Rewrite the lines of all items with "locality" replaced by "place", changing nothing else. Leave the pictures out of your answer.
════
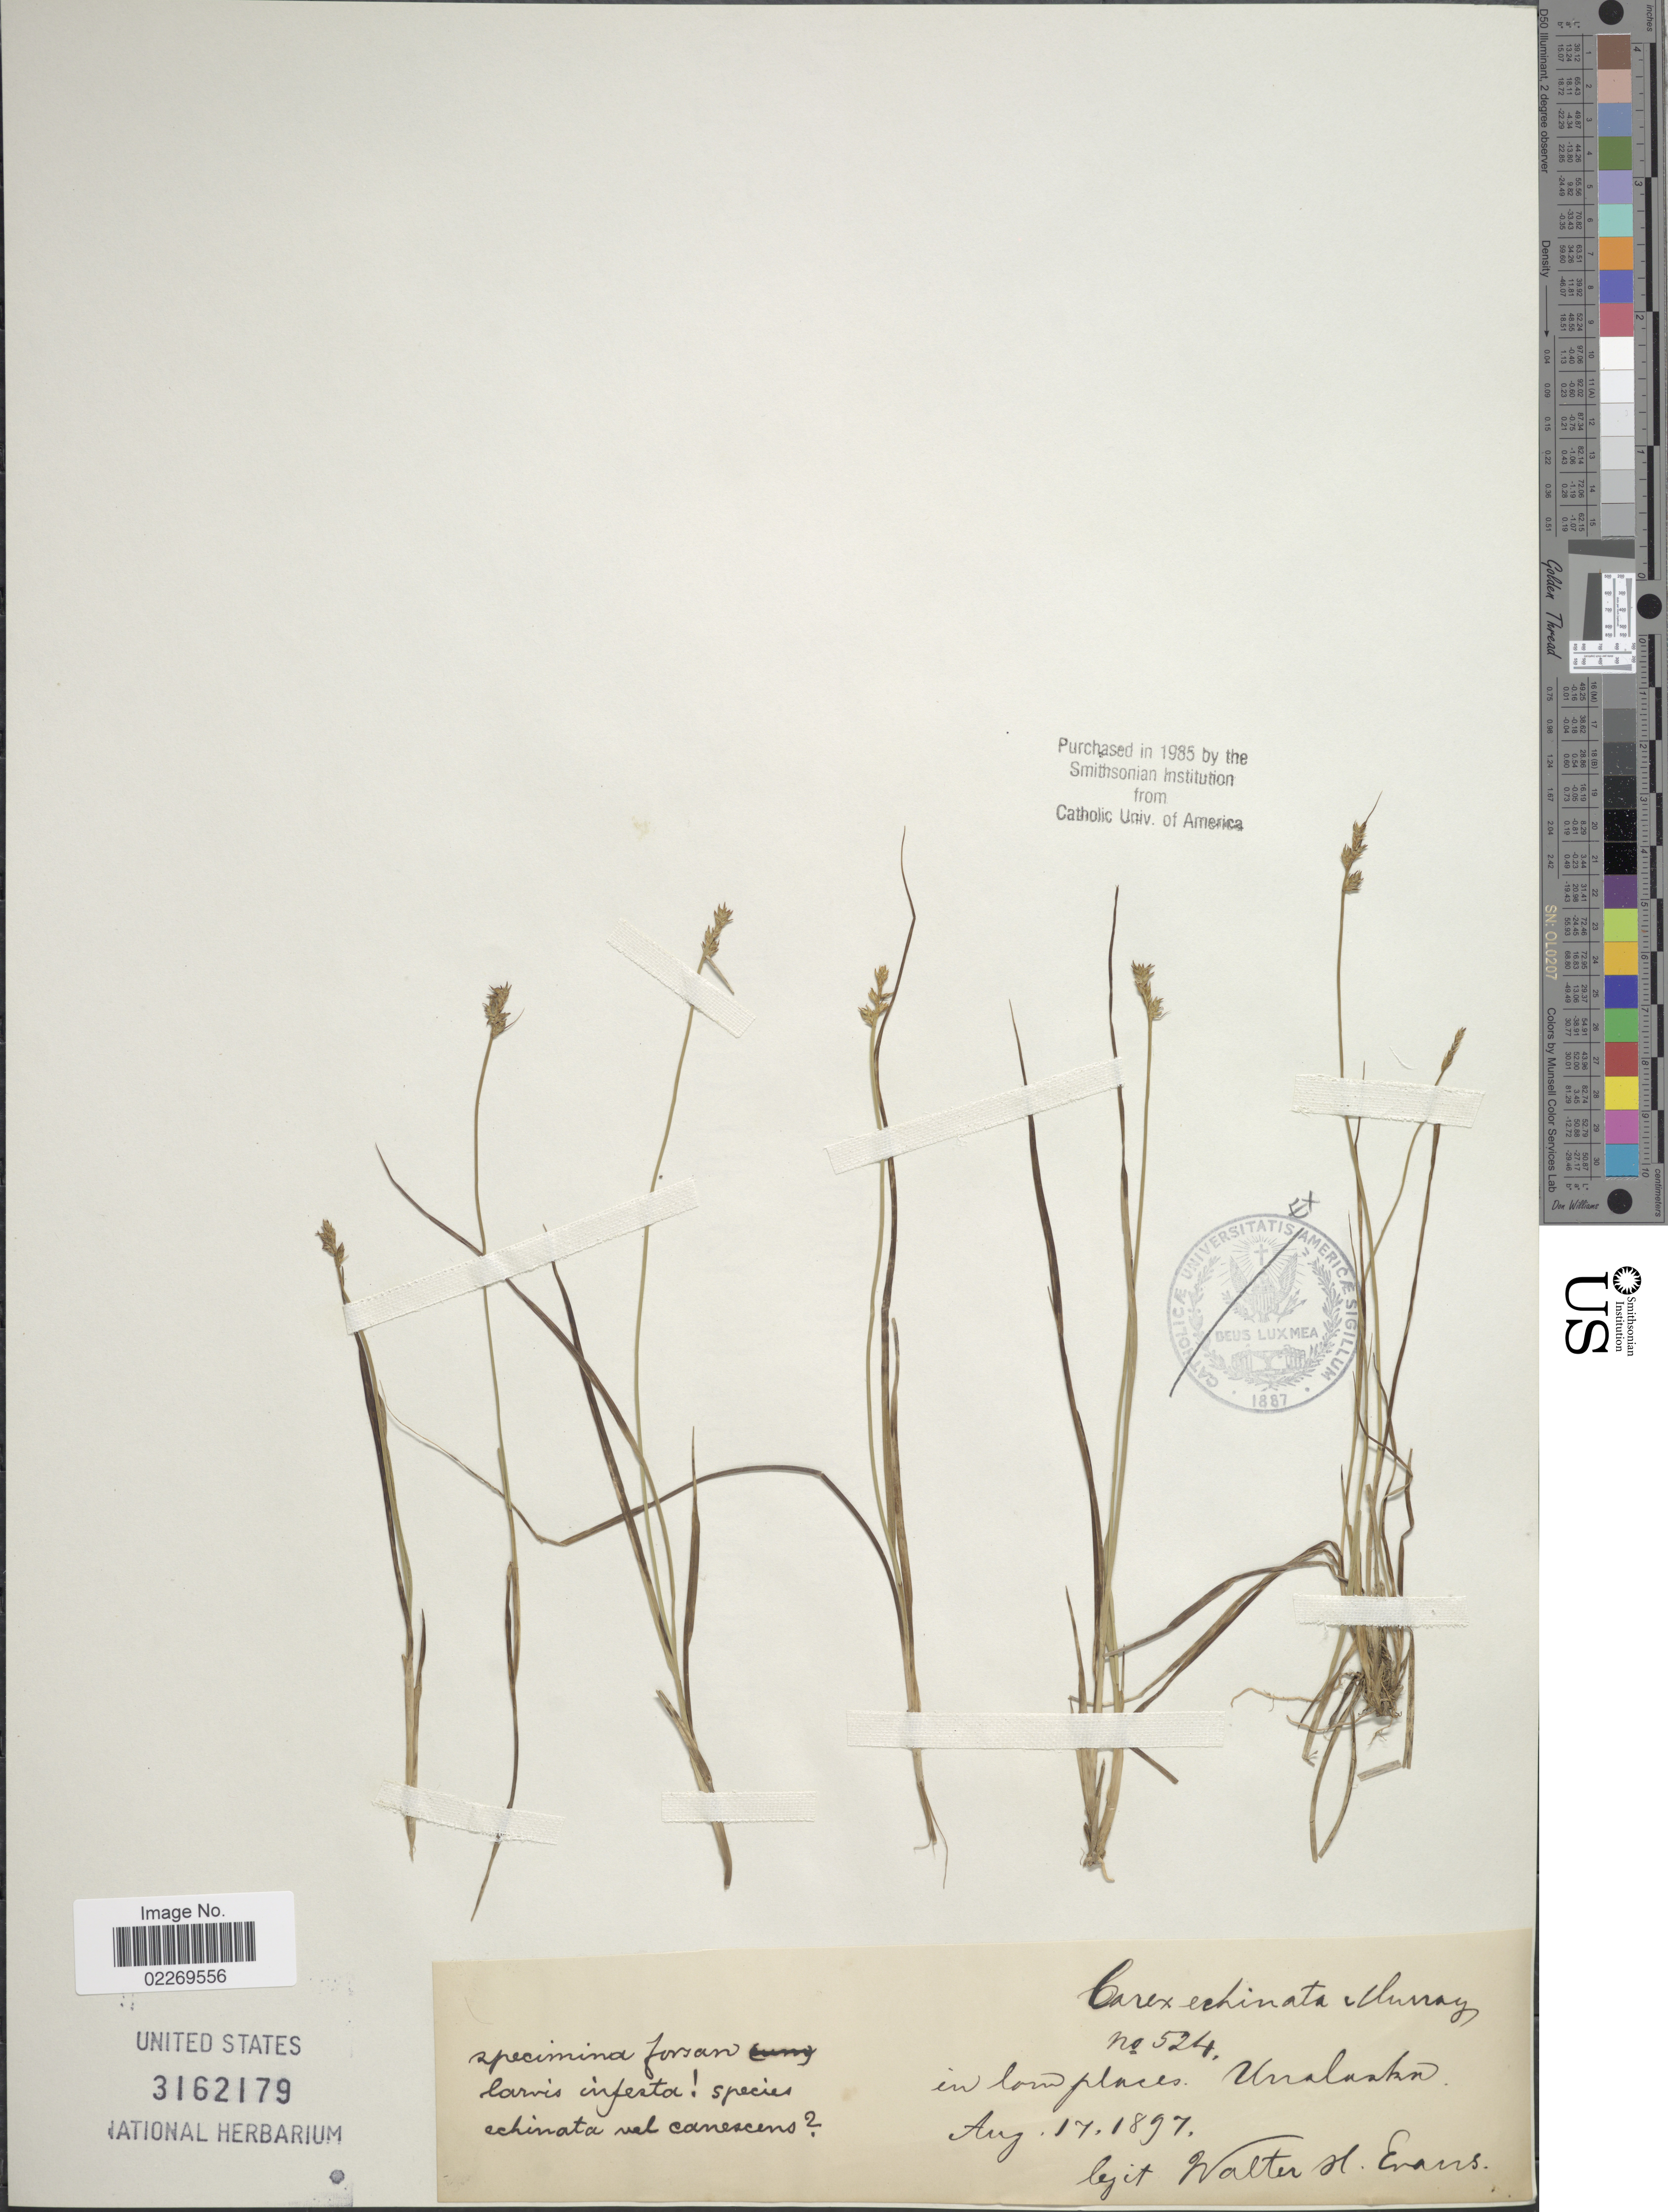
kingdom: Plantae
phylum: Tracheophyta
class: Liliopsida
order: Poales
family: Cyperaceae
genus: Carex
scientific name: Carex echinata subsp. echinata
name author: Murray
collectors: W. H. Evans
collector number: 524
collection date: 1897-08-17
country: United States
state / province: Alaska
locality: Unalaska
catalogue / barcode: US 3162179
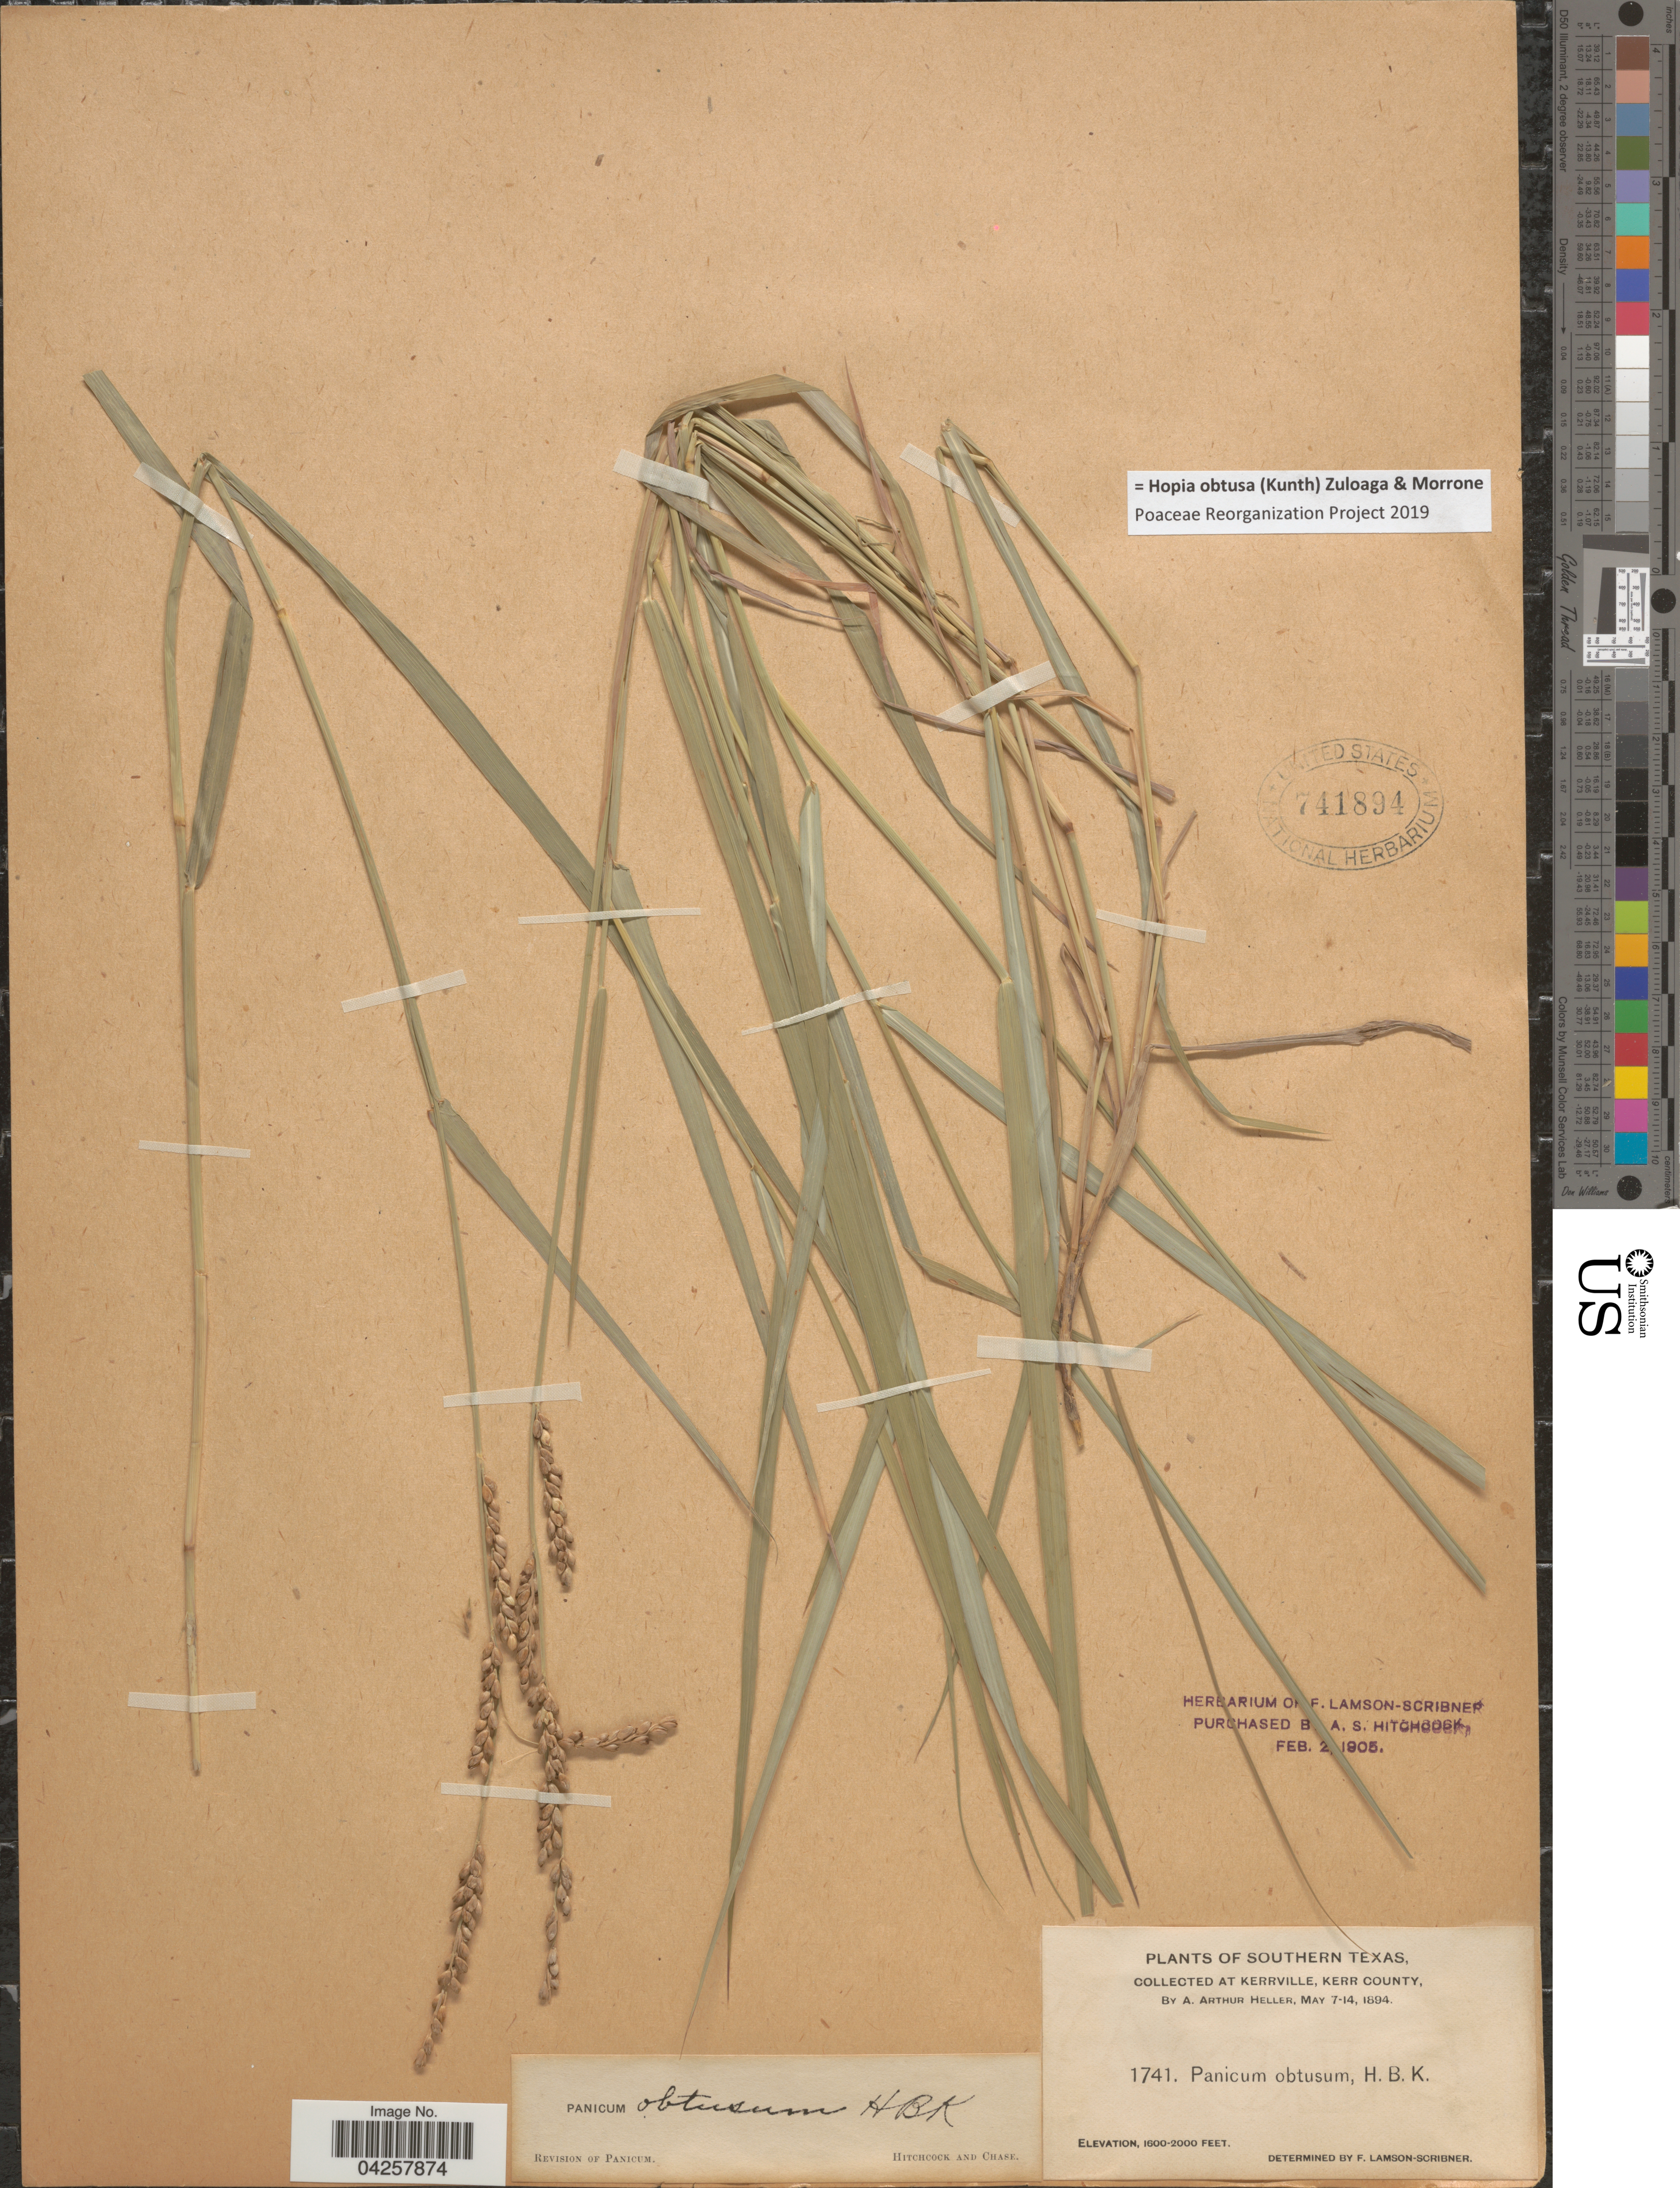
════
# Response
kingdom: Plantae
phylum: Tracheophyta
class: Liliopsida
order: Poales
family: Cyperaceae
genus: Carex
scientific name: Carex echinata subsp. echinata
name author: Murray
collectors: W. H. Evans
collector number: 524
collection date: 1897-08-17
country: United States
state / province: Alaska
place: Unalaska
catalogue / barcode: US 3162179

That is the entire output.